Data.HashMap: Strict or lazy by default?

Jan-Willem Maessen jmaessen at alum.mit.edu
Fri Feb 18 15:44:45 CET 2011


On Thu, Feb 17, 2011 at 10:46 PM, Edward Kmett <ekmett at gmail.com> wrote:
> On Thu, Feb 17, 2011 at 10:06 PM, Jan-Willem Maessen <jmaessen at alum.mit.edu>
> wrote:
>>
>> NB I believe that it is possible to make a lazy-valued Map (IntMap,
>> HashMap, etc...) from a strict one via:
>>
>> data Lazy a = Lazy a
>>
>> newtype LazyMap k v = StrictMap k (Lazy v)
>>
>> So in principle (and I believe this is only useful for key-strict
>> structures) the strict map is more "universal".  A separate lazy
>> implementation mostly saves us a layer of indirection.
>
> A reasonable point, but it seems to me you don't save a layer of
> indirection. Regardless of if the underlying map is lazy or strict it still
> has the same indirection to its elements: Node -> value, and here it becomes
> Node -> Lazy -> value, and since you can't unbox polymorphically, your
> argument actually cuts the other way, by adding a layer for the lazy user.

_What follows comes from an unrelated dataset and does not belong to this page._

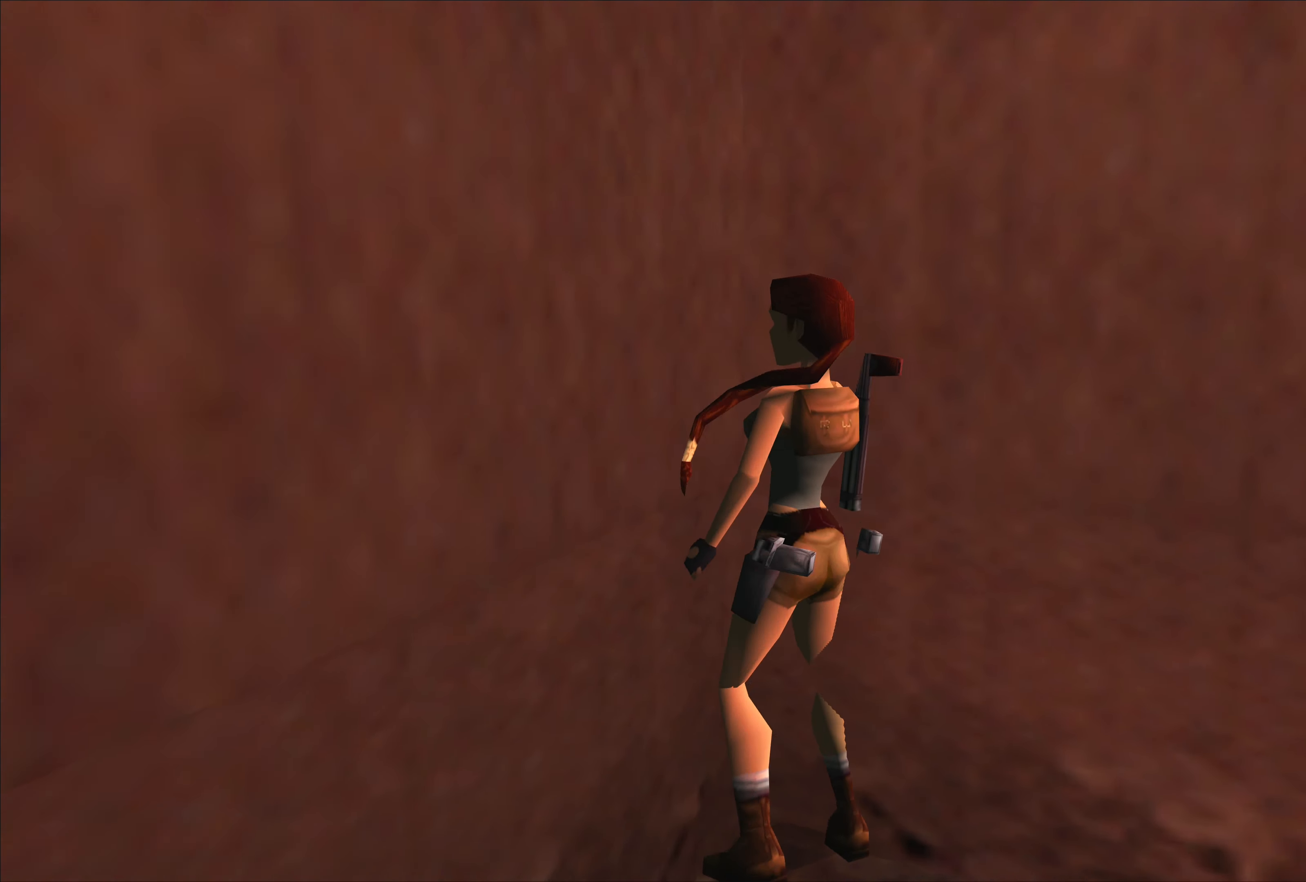
{"buttons": [], "left_stick": "down", "events": [[16, "left_stick", "center"], [233, "left_stick", "down"]]}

Er, I think we're violently agreeing here, which probably means I
didn't state myself clearly enough.  You want a specialized type
rather than just a StrictMap k (Lazy v) because the latter introduces
a layer of indirection at every leaf.

But it does suggest how to quickly get a *working* pair of strict &
lazy maps: build the best possible strict map, *then* specialize.